Anfang der Woche haben Arbeiter in Sant Josep damit begonnen, rund 500 Tonnen trockenes Seegras wieder an den Stränden der Portmany-Bucht abzulagern und zu verteilen. Dazu gehören die Buchten S’Estanyol, Es Caló d’en Serral, Punta Xinxó und Punta Pinet. Sie gehören zu Sant Josep, der Rest der Bucht zur Gemeinde Sant Antoni.
Posidonia schützt Strand
Die Posidonia-Reste wurden vor der Saison eingesammelt, damit Hoteliers und Urlauber saubere Strände vorfinden. Angesichts der Winter-Stürme soll sie nun wieder die Küste schützen. Die Schicht trockener Blätter (Posidonia ist keine Alge, sondern eine Pflanze) verhindert, dass die Brandung den Sand ins Wasser zieht. Aber auch so werden die Strände um zwei bis fünf Zentimeter kleiner, sagt die Umwelt-Gemeinderätin Felicia Bocú. An Ses Salines war in diesem Jahr der Strand ganz schmal, erinnert sie.
Gewandeltes Bewusstsein
Bis zum 31. Oktober werden die gelagerten Berge wieder verteilt. 130 Lkw hatten sie abgeholt, nun bringen sie sie zurück. Diese Arbeiten werden an den städtischen Stränden durchgeführt, nicht in naturbelassenen oder schwer zugänglichen Buchten. Die bleiben, wie sie sind, natürlich. Bocú lobt das gewandelte Bewusstsein. „Früher wurde die Posidonia wie Abfall auf die Müllkippe gebracht. Jetzt wissen wir um ihre Wichtigkeit für die Umwelt und bringen sie wieder zurück an die Strände“.

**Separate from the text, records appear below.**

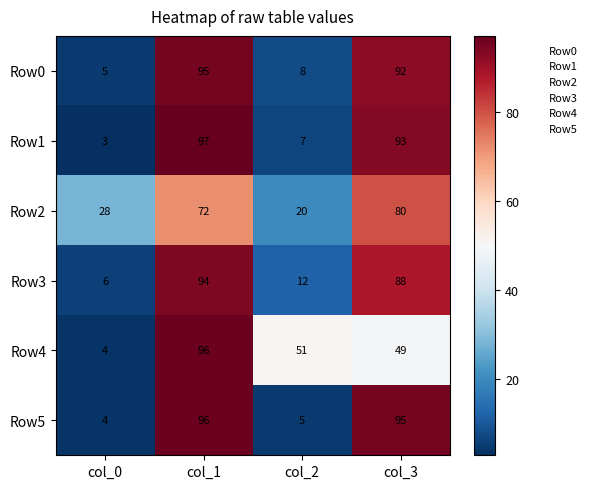

How many Row2 values are between 28 and 80?

3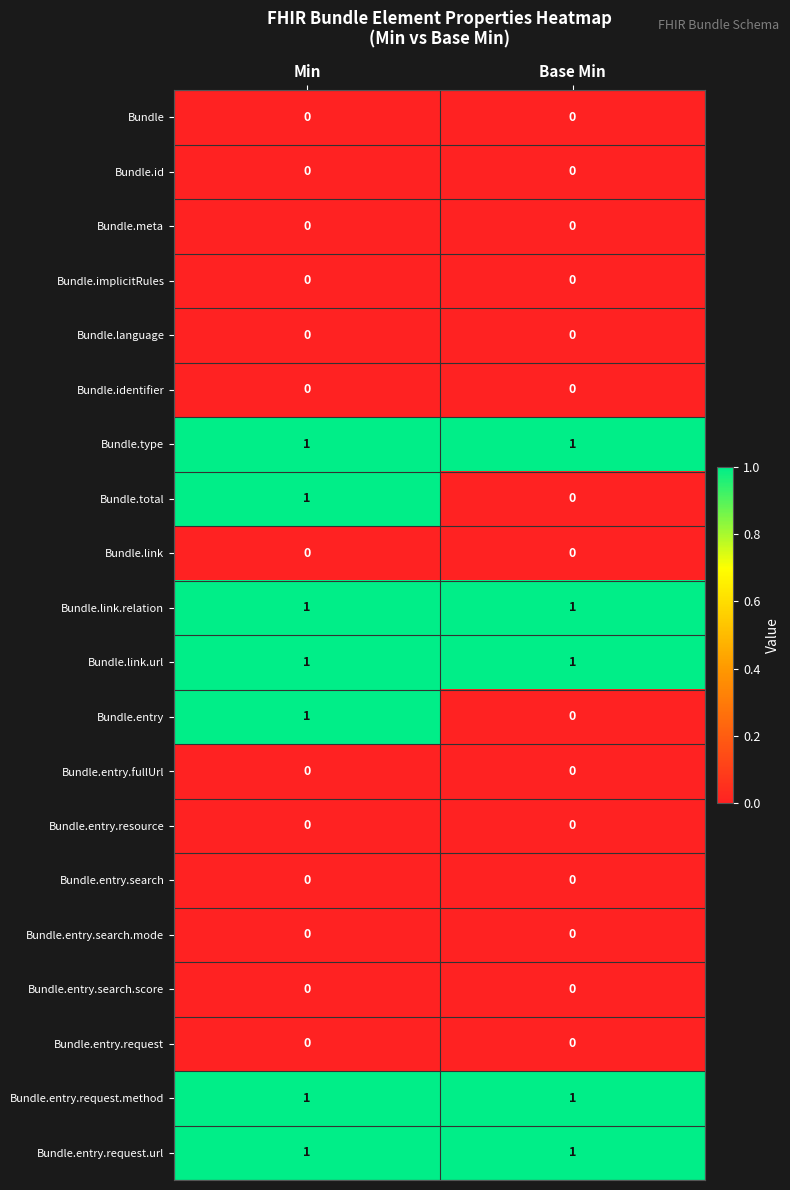

True or false: Bundle has a value of 0 at Base Min.

True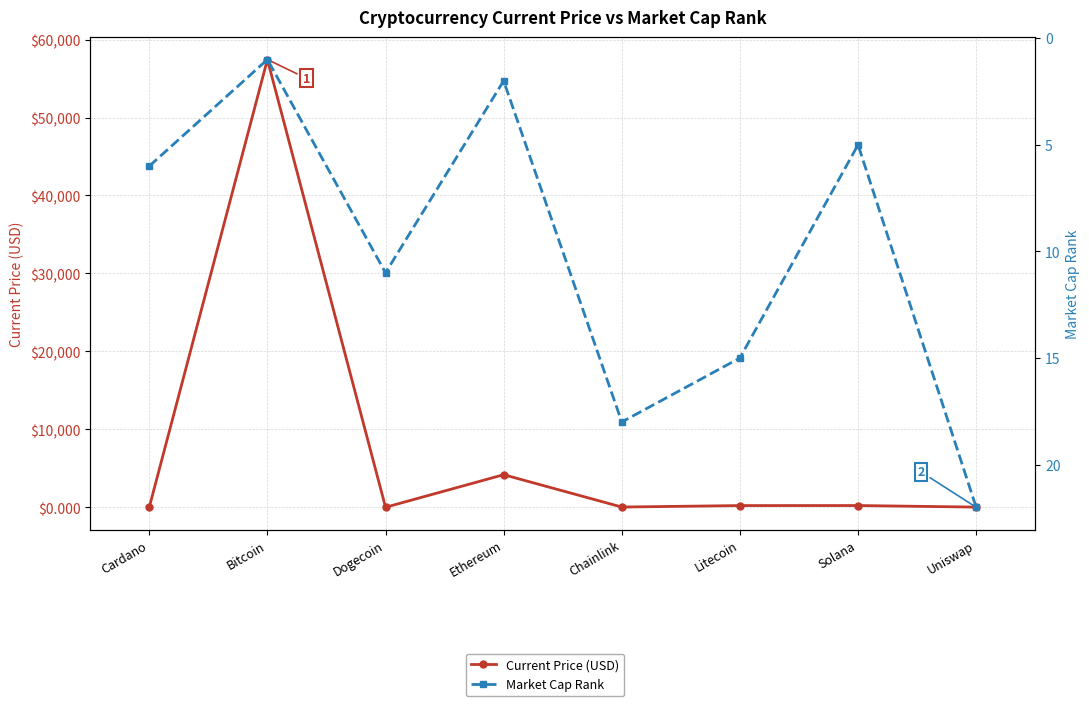

Where do Market Cap Rank and Current Price (USD) first cross each other?

Cardano and Bitcoin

„Wir wissen, dass es besser wäre, das Seegras das ganze Jahr über liegen zu lassen, aber wir müssen realistisch sein: Wir leben zu 90 Prozent vom Tourismus, unsere Strände müssen schön sein“, sagt sie aber auch.
Wird auch privat genutzt
Zehn Prozent des angesammelten Seegrases bietet das Rathaus den Einwohnern an. Sie können es, wie schon zu Urzeiten, zur Isolierung von Dächern und für die Ställe nutzen. Das tut Formentera übrigens auch.